[Lines from a dataset]
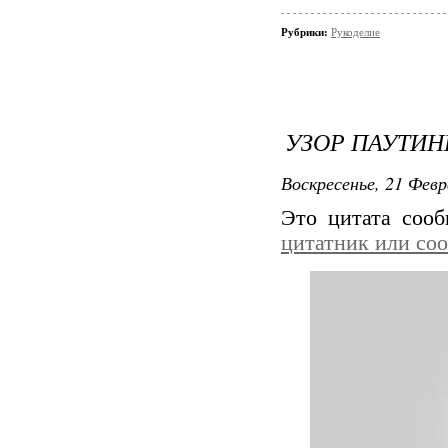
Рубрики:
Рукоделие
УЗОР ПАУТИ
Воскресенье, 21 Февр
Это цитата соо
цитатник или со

* _TASK ITEM_
Copy out every one of the lines above word for word, leaving out the pictures.

* _TASK SOLUTION_
Рубрики:
Рукоделие
УЗОР ПАУТИ
Воскресенье, 21 Февр
Это цитата соо
цитатник или со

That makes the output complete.